Last night on the NBC Nightly News, Martin Savage did a report on the return of St. Augustine's Marching 100. I found that poignant because last weekend I was watching perhaps the worst band competition ever. Bands were marching in Philadelphia on TV. The bands were wearing t-shirts, the flag teams were awful, and the songs were hideous. I remember in high school waiting for the St. Aug game just so we could hear the band at halftime. I remember one year that one of my classmates ran out onto the field with a blue and white wig and leisure suit to march with the best band in New Orleans.
The rest of this country doesn't seem to have much of a clue of the importance that music plays in the lives of our young people in New Orleans. It is everywhere, and it is vital. How many children in New Orleans have escaped poverty or drugs or depression or any number of other social ills because of music? How many have learned lessons that athletics and academics alone could not teach because of music? How many have learned the importance of practice, technique, and discipline required to master an instrument and march in formation? How many have had the spotlight on them for a week every year as they displayed their mastery during Mardi Gras? How many lifelong friendships have been forged?

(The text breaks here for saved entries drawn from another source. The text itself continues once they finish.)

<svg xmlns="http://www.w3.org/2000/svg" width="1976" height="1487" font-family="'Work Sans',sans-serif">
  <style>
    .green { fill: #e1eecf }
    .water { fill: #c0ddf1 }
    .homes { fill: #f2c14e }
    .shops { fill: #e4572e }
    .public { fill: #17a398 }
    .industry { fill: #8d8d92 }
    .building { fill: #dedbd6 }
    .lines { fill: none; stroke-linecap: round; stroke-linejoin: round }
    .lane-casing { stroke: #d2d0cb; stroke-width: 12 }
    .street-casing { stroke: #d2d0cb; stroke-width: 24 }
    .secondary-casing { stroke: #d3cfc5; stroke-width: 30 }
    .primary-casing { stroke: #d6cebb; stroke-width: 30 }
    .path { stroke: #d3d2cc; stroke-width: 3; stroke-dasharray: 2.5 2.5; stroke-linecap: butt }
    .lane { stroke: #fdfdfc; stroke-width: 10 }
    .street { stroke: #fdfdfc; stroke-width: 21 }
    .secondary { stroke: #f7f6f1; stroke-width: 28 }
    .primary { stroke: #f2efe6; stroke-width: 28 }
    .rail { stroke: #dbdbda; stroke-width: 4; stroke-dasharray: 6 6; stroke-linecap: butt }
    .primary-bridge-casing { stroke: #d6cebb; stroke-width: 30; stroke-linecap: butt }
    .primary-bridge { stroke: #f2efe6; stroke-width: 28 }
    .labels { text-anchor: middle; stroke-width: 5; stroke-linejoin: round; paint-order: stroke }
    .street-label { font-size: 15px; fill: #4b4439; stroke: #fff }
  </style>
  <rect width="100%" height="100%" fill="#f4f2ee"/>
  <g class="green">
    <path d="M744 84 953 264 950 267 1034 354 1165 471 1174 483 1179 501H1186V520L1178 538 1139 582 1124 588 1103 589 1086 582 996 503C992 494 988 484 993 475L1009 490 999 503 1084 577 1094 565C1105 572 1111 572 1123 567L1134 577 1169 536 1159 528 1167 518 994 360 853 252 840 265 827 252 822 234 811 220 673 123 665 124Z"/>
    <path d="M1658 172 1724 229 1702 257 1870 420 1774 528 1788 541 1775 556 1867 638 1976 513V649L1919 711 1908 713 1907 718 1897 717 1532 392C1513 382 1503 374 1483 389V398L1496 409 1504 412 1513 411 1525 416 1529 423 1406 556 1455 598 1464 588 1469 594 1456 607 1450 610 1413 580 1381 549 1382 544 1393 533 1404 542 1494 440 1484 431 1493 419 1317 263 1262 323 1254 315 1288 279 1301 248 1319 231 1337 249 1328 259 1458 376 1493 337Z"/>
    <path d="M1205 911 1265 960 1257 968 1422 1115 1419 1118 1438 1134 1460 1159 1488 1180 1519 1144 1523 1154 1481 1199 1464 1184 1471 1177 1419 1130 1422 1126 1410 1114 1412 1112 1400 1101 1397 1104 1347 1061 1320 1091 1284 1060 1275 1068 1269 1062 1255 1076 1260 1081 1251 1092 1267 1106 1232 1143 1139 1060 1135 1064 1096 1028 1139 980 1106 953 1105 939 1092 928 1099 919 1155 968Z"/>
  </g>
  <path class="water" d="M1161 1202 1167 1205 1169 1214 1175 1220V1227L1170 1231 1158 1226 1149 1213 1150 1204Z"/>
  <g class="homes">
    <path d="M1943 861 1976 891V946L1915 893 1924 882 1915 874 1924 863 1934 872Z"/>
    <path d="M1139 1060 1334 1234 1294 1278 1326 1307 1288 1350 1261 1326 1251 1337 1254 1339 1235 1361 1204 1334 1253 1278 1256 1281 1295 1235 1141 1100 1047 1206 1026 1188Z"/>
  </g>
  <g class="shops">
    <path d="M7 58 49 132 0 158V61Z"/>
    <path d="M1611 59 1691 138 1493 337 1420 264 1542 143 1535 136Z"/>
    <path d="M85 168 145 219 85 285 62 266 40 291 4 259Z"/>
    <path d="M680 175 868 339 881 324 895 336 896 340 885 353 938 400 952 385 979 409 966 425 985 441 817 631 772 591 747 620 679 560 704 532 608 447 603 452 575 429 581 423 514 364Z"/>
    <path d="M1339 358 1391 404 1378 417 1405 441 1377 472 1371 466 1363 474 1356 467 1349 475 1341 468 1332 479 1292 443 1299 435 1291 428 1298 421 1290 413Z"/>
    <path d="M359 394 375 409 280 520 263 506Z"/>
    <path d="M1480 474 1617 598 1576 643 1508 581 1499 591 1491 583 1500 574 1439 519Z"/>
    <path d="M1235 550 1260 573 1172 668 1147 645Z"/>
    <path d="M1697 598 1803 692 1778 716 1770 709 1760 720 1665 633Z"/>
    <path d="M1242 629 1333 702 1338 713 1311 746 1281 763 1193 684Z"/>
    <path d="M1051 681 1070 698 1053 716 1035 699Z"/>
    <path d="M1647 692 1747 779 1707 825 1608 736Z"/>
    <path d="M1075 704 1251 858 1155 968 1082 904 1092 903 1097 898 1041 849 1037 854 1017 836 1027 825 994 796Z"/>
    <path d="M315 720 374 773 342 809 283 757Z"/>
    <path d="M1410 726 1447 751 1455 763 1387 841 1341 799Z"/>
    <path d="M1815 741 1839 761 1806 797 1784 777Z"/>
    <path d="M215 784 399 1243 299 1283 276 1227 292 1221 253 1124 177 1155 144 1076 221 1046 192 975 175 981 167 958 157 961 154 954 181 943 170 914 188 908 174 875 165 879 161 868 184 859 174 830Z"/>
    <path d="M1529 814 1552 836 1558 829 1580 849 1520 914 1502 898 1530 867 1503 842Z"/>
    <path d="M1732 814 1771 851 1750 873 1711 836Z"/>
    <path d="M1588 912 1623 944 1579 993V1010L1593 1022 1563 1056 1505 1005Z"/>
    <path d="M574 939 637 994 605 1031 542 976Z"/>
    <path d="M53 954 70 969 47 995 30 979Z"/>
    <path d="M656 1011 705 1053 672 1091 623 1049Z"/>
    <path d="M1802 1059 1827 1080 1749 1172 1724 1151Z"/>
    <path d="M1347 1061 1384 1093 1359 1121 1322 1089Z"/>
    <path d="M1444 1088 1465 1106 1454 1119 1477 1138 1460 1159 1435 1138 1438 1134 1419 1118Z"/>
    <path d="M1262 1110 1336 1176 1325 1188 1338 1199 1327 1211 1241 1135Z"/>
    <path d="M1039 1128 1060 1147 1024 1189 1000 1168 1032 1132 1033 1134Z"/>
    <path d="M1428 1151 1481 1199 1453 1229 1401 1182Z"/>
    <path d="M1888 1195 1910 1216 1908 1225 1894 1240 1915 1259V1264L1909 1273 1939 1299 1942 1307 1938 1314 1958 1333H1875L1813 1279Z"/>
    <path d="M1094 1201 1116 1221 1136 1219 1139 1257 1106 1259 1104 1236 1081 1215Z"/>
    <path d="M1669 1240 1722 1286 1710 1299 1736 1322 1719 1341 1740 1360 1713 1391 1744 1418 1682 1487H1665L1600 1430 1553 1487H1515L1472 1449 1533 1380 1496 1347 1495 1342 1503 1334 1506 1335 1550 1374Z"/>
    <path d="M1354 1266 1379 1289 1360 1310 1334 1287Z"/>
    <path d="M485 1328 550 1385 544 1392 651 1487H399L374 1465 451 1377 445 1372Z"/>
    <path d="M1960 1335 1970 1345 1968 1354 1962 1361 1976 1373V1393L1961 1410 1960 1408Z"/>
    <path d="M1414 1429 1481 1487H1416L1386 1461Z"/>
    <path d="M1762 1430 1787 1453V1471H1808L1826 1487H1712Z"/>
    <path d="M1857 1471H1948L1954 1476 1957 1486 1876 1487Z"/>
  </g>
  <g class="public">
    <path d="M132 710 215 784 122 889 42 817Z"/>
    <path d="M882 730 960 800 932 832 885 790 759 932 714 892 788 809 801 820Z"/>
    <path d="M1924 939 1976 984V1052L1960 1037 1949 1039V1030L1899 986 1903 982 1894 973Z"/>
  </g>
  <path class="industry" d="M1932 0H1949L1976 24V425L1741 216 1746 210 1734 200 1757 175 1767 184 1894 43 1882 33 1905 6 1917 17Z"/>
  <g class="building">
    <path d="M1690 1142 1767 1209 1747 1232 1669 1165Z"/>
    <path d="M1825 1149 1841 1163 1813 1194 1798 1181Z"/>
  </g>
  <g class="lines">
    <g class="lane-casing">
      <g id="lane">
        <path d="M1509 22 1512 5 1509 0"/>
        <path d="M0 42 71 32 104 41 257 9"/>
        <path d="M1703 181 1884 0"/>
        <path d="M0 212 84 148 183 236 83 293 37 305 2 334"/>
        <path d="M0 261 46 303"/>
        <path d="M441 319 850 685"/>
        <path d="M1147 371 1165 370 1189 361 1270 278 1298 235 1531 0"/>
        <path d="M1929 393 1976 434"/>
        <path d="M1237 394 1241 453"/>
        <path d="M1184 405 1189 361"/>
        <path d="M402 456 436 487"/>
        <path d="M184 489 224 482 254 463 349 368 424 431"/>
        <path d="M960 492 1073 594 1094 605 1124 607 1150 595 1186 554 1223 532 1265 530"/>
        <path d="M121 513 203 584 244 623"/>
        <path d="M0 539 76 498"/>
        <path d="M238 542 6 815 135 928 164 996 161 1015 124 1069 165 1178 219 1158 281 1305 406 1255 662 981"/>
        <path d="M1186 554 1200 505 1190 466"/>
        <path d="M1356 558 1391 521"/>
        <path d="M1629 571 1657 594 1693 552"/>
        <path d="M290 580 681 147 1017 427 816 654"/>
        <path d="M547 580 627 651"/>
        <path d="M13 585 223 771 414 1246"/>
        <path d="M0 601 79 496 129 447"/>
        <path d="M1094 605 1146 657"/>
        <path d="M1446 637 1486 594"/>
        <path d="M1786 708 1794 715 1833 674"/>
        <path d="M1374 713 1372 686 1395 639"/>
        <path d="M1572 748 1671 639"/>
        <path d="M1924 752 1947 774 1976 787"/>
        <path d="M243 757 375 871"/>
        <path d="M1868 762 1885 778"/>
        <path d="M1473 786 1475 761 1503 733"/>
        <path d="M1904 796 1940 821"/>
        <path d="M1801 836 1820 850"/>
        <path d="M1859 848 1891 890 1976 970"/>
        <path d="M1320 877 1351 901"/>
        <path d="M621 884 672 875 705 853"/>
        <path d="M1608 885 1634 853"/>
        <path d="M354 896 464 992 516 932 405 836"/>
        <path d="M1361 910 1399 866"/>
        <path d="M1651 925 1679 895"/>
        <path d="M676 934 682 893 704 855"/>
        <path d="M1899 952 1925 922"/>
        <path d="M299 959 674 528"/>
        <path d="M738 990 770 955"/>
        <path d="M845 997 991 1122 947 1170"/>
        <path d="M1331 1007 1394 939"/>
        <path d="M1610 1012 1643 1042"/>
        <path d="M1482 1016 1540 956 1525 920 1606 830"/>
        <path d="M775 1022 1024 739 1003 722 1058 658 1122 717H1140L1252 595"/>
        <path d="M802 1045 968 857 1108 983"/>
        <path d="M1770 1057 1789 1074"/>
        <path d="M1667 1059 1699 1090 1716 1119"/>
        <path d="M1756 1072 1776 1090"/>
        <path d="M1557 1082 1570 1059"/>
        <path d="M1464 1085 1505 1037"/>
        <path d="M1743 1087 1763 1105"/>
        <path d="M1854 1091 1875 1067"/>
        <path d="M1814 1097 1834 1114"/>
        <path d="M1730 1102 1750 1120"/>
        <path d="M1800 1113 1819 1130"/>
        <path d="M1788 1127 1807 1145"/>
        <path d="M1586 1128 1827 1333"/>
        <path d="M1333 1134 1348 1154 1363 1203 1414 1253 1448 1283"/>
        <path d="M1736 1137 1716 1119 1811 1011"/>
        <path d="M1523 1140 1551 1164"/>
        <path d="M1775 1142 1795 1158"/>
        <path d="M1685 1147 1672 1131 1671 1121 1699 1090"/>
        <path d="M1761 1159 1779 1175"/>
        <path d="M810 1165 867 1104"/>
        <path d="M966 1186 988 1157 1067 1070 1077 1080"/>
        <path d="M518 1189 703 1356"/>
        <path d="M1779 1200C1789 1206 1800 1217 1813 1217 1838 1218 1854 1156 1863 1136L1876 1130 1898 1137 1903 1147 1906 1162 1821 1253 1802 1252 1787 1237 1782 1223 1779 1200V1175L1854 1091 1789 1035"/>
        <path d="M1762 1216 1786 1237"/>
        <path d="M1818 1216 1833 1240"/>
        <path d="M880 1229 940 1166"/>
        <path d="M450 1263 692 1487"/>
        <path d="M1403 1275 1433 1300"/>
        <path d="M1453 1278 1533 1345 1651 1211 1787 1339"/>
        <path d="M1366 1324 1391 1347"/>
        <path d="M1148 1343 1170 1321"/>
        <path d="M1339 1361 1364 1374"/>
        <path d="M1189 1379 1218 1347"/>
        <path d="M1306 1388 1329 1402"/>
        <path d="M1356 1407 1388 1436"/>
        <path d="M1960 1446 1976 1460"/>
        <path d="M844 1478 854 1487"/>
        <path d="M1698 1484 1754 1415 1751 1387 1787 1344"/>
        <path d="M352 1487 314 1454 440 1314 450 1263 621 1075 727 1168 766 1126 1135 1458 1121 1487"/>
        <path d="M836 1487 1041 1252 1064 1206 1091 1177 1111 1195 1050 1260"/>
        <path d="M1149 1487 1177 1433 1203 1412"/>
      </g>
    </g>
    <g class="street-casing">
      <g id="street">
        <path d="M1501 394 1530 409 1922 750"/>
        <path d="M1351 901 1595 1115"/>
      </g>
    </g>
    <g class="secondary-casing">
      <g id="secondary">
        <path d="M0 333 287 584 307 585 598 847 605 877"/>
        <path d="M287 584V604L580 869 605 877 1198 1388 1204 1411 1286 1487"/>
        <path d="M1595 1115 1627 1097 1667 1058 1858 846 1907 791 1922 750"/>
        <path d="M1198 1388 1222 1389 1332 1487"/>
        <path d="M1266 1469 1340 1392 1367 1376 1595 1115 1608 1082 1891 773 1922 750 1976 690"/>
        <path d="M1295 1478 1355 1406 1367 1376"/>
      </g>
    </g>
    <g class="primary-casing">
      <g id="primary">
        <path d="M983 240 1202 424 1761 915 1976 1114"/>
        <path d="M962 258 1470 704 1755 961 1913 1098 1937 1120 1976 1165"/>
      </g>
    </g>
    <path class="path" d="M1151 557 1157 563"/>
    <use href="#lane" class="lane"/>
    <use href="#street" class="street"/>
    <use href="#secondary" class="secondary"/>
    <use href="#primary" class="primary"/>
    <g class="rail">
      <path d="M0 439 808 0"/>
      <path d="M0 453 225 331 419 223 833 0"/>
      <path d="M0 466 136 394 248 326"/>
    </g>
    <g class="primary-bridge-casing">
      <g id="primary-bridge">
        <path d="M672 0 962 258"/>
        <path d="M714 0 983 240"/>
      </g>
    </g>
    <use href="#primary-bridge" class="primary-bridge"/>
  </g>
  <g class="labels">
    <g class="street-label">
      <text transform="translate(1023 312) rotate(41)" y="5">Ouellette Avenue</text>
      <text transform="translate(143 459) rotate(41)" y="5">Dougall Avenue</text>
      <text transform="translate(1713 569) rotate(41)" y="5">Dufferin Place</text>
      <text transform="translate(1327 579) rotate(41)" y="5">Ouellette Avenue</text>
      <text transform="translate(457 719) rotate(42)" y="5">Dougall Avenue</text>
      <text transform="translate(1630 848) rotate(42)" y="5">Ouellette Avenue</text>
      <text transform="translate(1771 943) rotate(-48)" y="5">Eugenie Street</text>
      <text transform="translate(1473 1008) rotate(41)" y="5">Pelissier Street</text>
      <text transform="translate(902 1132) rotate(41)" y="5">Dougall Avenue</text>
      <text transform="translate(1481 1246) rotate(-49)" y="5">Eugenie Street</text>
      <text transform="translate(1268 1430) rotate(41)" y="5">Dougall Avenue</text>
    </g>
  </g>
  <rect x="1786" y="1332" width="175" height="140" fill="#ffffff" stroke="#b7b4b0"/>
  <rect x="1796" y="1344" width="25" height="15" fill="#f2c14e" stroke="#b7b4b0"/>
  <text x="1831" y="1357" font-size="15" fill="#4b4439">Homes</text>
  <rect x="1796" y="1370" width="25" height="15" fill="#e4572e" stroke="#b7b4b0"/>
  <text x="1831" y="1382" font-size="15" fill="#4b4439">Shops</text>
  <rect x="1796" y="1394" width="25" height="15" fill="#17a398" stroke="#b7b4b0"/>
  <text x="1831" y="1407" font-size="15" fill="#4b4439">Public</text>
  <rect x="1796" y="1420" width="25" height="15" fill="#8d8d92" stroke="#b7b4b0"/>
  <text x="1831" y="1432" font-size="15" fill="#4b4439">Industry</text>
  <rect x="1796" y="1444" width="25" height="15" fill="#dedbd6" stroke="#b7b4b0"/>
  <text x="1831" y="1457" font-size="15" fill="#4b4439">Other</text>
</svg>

St Aug was flooded. The band room was destroyed, but students are coming back because being part of the school band is important to them. One student is living alone in New Orleans while his grandmother is somewhere else so he can be part of the band. It's his school, and it's his band. I miss the days when the streets were blocked off while a middle school or high school band was practicing. In fact, the day of a friends wedding, we were sitting on the front stoop having a drink when this New Orleans phenomenon took place. How great is that?
Little things like this make life livable. Music in New Orleans is a great equalizer. We all shake our butts and tap our feet when we hear great music. It makes us part of who we are. And now the Marching 100 are back so we can do our thing. Thank you, St. Augustine. And keep up the great work.